[Orden de trabajo]
Prosiga el relato sobre el hermano ladrón de libros a partir de su última frase.

[Fragmento de página]
Toda biblioteca está hecha de una vida apasionada por los libros y de pequeños robos realizados a lo largo del tiempo. El gran lector que fue mi hermano hizo así su biblioteca, de pasiones y pequeños hurtos. Aunque nunca los contamos, su amplísimo estudio daba hogar a unos diez mil libros, o más. Yo no tengo biblioteca, tengo libreros repletos y desordenados. En esos días le regalé a mi hermano una edición de Los miserables. Le dije:
—Antes de que me lo robes, te lo regalo.
Vi en él una cara de desesperación. Para un ladrón de libros, no hay mayor placer que el despojo y el engaño. Así cumplió en su vejez con esa deuda francesa que le cobraban García Márquez y, según supe después, también Carlos Fuentes. Un día le pregunté:
—¿Le has robado algún libro a Fuentes?
—Desde luego, pero él lo ignora.
—¿Que le robaste?
—Una edición en español de La muerte de Virgilio de Broch del año de 1945, inconseguible.
Refiero esto para efectos de este breve relato: tiempo atrás, mi amigo Luis Miguel Aguilar y yo habíamos viajado a Londres para entrevistarnos con Fuentes, él se propuso hacer, y lo hizo, un consejo editorial con escritores de talla internacional (cualquier cosa que quiera decir esto) para la revista Nexos. En una cena, mi hermano le dijo a Fuentes con la sangre fría de un gran ladrón de libros:
—Carlos, tengo una edición de La muerte de Virgilio del año de 1945, una buena traducción en una editorial argentina.
Fuentes interrumpió de inmediato:
—¡Chema!: hablas de un libro raro, yo lo tengo. ¿Cómo lo conseguiste?
—En una librería de viejo de Donceles, Carlos.
Al salir de la cena le dije:
—Eres un mago de la mentira.
Me contestó como sólo contestan los grandes mentirosos de la historia:
—Creo que sí lo compré en Donceles.

[Datos proporcionados]
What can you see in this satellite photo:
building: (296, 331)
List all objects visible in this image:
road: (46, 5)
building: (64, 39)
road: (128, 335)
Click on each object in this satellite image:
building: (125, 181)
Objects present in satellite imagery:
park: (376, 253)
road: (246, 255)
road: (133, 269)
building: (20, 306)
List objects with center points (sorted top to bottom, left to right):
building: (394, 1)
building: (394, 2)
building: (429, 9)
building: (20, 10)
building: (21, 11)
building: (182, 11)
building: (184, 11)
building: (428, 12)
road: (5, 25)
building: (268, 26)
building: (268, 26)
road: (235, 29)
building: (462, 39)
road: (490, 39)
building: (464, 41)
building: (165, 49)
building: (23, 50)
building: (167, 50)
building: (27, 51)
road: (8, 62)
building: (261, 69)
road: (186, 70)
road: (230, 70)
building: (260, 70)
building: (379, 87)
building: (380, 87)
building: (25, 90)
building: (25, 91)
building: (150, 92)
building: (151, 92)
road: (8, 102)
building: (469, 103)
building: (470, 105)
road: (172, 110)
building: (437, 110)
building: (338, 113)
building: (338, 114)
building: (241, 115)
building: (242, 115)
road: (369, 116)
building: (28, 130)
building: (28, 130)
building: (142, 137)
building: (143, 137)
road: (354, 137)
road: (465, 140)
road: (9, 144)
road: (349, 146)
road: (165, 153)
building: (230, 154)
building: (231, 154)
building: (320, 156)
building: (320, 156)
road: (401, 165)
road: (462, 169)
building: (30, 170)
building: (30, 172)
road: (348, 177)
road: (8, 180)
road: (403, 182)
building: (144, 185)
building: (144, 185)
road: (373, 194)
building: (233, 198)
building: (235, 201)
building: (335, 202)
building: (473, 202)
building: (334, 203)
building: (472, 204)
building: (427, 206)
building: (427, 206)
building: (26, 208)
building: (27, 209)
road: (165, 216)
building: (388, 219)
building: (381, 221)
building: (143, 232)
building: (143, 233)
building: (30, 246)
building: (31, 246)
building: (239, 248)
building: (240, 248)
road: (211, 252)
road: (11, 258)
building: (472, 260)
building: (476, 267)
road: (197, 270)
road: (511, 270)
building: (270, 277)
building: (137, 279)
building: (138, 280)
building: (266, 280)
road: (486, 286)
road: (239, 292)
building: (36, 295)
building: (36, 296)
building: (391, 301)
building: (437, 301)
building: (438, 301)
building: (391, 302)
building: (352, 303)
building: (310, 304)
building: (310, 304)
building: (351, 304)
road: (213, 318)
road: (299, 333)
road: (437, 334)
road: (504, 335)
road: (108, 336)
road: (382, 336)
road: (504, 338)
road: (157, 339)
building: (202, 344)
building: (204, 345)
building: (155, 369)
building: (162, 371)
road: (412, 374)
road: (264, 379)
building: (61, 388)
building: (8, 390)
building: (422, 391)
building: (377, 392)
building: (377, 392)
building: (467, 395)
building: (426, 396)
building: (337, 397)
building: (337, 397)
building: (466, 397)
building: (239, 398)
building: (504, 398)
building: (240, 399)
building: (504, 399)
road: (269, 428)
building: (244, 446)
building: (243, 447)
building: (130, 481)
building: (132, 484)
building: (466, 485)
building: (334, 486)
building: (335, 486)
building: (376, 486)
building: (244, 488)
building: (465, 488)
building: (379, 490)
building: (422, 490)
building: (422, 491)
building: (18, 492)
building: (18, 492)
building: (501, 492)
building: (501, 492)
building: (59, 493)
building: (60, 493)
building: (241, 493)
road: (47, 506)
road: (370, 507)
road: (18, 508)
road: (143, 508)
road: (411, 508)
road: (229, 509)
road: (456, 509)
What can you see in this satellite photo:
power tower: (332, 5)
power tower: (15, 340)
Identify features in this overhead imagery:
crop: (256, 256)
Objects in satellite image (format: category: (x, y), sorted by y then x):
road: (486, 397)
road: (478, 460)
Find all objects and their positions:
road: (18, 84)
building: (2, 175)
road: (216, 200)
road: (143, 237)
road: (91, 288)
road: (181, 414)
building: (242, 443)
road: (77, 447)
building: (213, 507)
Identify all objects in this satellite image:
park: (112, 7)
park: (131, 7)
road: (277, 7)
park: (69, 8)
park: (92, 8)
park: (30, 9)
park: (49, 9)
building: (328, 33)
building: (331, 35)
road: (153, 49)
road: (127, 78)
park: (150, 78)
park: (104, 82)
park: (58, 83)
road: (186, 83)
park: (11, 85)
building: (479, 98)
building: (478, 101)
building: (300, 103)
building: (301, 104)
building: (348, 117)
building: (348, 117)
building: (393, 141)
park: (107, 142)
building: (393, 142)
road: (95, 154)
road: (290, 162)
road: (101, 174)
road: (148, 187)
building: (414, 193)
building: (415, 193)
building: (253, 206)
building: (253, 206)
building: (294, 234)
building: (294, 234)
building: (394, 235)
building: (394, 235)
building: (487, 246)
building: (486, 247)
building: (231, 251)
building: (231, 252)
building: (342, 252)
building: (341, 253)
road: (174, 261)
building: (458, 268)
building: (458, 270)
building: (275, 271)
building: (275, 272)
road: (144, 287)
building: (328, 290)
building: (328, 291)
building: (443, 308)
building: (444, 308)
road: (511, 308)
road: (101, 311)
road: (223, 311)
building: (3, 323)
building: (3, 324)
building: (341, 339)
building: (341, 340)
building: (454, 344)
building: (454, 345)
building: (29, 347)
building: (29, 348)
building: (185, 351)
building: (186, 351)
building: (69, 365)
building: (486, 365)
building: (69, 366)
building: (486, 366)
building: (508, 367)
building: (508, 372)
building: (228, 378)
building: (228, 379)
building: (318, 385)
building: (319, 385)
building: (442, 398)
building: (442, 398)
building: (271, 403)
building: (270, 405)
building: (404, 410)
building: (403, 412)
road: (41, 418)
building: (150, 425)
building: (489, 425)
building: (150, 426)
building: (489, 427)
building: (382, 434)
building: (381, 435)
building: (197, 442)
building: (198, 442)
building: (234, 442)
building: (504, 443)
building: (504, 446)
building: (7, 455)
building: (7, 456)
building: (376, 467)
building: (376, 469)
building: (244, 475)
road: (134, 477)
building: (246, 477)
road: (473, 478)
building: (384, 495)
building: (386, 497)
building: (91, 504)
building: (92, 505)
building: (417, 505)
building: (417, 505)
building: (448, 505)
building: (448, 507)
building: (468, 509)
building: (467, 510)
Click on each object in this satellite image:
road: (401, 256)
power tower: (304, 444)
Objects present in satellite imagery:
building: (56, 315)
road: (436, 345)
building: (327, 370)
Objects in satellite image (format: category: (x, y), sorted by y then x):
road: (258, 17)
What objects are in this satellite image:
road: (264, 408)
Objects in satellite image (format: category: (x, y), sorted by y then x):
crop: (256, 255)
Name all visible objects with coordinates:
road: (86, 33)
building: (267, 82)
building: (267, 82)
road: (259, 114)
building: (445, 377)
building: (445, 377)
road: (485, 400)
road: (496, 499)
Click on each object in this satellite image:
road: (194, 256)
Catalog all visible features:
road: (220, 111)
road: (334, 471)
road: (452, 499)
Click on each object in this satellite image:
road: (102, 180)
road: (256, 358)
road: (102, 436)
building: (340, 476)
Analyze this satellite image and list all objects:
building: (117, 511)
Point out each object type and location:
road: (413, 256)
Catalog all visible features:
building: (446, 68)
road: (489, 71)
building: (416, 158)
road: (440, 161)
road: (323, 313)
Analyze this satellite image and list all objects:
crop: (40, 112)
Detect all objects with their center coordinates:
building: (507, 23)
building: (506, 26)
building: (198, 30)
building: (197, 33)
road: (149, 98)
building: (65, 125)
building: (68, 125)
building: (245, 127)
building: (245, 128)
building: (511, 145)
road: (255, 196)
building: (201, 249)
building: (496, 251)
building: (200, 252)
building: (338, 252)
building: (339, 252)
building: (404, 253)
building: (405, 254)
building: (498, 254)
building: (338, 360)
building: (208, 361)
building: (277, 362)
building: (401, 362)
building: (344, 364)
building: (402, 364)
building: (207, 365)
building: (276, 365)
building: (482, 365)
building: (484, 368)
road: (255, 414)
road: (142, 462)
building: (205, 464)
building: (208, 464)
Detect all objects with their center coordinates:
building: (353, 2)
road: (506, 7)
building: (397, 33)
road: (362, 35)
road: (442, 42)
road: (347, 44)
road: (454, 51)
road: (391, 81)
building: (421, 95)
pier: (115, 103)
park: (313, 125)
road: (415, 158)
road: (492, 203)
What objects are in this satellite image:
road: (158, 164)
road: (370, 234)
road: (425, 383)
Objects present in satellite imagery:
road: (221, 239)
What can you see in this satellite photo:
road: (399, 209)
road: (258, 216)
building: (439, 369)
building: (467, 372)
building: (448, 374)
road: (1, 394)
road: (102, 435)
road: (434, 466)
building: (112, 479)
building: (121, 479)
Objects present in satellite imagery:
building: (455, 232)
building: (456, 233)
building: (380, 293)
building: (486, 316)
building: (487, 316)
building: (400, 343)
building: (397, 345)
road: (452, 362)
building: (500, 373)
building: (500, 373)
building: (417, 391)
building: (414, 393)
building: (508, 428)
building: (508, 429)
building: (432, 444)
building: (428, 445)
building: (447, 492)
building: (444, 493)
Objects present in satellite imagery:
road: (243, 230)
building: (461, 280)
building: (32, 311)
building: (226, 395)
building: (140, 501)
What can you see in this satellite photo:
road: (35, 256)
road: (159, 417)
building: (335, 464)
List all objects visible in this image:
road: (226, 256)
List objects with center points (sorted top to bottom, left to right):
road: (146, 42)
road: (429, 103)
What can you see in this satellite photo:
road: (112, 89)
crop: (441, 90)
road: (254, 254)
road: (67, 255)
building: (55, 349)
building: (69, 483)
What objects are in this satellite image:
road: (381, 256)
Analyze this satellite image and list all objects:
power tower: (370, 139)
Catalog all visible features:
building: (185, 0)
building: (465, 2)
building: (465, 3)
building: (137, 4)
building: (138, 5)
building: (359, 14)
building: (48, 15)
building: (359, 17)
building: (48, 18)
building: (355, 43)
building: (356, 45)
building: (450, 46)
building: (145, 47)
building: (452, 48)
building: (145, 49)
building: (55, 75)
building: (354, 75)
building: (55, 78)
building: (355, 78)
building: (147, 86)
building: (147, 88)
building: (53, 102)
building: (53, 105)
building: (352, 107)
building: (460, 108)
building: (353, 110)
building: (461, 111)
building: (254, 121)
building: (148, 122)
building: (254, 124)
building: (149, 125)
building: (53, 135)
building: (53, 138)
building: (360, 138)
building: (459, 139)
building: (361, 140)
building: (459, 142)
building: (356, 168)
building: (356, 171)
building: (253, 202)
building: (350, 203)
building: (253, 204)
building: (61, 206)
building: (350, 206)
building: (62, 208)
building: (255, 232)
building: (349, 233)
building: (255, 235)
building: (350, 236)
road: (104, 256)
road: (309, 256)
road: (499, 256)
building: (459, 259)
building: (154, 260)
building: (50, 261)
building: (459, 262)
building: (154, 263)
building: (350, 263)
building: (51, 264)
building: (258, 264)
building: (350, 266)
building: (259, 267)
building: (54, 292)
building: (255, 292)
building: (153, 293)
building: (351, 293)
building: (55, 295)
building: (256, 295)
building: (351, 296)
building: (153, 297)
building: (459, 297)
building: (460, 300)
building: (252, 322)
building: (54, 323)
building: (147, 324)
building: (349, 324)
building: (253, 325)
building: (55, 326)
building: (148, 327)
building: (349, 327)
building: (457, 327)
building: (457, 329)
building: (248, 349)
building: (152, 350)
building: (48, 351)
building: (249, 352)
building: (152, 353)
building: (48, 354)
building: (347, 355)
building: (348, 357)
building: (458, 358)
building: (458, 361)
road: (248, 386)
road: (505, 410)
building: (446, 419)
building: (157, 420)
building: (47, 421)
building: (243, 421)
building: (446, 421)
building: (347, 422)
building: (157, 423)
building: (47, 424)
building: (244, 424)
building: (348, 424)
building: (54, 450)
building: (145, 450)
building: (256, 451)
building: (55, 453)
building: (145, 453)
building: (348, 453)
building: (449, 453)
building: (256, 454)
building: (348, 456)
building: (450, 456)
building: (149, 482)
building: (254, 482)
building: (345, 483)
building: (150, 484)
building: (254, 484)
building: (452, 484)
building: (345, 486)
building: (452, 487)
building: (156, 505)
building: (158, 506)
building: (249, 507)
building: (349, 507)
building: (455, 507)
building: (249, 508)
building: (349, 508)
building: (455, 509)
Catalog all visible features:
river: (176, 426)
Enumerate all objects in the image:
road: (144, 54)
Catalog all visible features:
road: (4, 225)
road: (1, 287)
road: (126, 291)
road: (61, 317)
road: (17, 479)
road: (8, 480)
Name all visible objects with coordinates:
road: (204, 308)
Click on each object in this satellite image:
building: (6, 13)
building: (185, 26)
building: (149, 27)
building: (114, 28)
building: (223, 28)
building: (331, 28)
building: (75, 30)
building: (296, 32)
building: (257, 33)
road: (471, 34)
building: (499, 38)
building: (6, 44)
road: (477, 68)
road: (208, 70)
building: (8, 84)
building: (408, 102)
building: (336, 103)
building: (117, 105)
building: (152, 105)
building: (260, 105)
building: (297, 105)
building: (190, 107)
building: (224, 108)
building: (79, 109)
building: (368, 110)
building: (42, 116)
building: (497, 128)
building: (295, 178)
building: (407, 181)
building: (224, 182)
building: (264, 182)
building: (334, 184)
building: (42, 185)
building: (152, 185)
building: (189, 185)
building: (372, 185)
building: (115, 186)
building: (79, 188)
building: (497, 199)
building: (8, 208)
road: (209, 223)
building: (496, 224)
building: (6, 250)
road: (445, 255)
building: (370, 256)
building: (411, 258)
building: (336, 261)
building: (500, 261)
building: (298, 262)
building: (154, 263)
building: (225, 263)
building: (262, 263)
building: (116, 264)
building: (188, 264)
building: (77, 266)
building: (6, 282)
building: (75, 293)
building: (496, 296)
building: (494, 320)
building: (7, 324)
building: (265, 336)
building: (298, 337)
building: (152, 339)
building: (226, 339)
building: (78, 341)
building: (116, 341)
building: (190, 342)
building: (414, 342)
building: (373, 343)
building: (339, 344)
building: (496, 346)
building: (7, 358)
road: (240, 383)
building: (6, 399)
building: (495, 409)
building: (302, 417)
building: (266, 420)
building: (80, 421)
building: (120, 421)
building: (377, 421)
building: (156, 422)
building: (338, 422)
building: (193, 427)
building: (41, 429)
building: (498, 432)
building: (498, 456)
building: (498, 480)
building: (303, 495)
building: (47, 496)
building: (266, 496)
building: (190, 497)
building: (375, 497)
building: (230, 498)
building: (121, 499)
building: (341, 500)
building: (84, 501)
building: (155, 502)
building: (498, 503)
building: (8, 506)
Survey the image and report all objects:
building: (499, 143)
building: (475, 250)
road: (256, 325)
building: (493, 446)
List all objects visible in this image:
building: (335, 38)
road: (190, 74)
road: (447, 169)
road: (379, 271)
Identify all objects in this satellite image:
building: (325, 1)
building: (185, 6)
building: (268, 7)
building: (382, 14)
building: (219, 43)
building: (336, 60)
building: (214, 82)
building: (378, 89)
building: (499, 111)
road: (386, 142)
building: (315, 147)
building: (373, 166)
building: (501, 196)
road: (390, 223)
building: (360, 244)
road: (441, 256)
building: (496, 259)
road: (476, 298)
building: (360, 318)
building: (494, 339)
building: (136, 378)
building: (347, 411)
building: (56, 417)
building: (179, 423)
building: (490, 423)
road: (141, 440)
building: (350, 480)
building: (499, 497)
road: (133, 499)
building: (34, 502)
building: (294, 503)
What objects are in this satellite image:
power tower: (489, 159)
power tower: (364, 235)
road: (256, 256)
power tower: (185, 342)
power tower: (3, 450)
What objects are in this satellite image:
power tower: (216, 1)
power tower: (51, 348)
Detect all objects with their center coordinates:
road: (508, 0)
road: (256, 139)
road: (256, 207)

[Ejercicio resuelto]
Ese verano en Londres exhibían en el teatro La barricada, el gran capítulo de Los miserables sobre la insurrección antimonárquica de junio de 1832. Carlos Fuentes quiso invitarnos, pero no encontró boletos y en cambio nos llevó a ver una obra de moda que ocupaba las páginas de todos los periódicos del mundo: Copenhague, la obra de Michael Frayn en la cual Niels Bohr y Werner Heisenberg se reúnen en esa ciudad en 1941 y hablan de la bomba atómica. Recuerdo que le dije a Fuentes:
—Carlos, yo no hablo inglés.
Y Fuentes me respondió, decisivo:
—Hoy en día todos hablamos en inglés.
Un suplicio de casi tres horas con un montaje casi beckettiano de dos sillas y tres actores. No entendí una palabra. Pensé en el titular de una página de algún diario londinense: mexicano sufre ataque de pánico e interrumpe representación de Copenhague. Vi con claridad cómo mi hermano se dormía en el momento preciso en que los científicos se revelan el uno al otro el descubrimiento de la energía nuclear puesta en el arma nefasta. Al salir al verano londinense le dije a mi hermano:
—Te dejo para siempre La cartuja de Parma y todos los libros que me has robado, juro que no le diré a nadie que te dormiste la mitad de la obra de Frayn, pero te suplico que
uses todas tus buenas y malas artes para que Fuentes no nos invite otra vez al teatro, por piedad.
Fuentes murió sin saber que mi hermano le había robado un libro. Mi hermano murió sin devolverlo. Nuestra vida podría contarse a través de los libros robados.
Por cierto, no pudo atender mi súplica. Al día siguiente de Copenhague, Fuentes nos dio la amable noticia de que había comprado boletos para ver el estreno de Baby Doll del gran Tennessee Williams. Le dije a Pepe:
—No mames, ¿serio? ¿Es broma?
No era broma.
Hace cinco años murió mi hermano. Una larga y penosa enfermedad neurológica lo redujo a la nada. No ha pasado un día de estos cinco años en el cual no haya conversado con él: pláticas de familia, letras, política, humor. Nos burlamos de nosotros mismos y del mundo sin parar. Luego de su muerte escribí un relato: El cerebro de mi hermano, un homenaje en el altar de la hermandad. No tengo mucho que agregar, salvo la melancolía y la necesidad de verlo. Hay tardes tristes en que me gustaría regresarlo a la vida. C
Una versión de este recuerdo fraternal apareció en Milenio hace tres años. Lo corrijo, le agrego algunos pasajes y lo entrego en este aniversario luctuoso.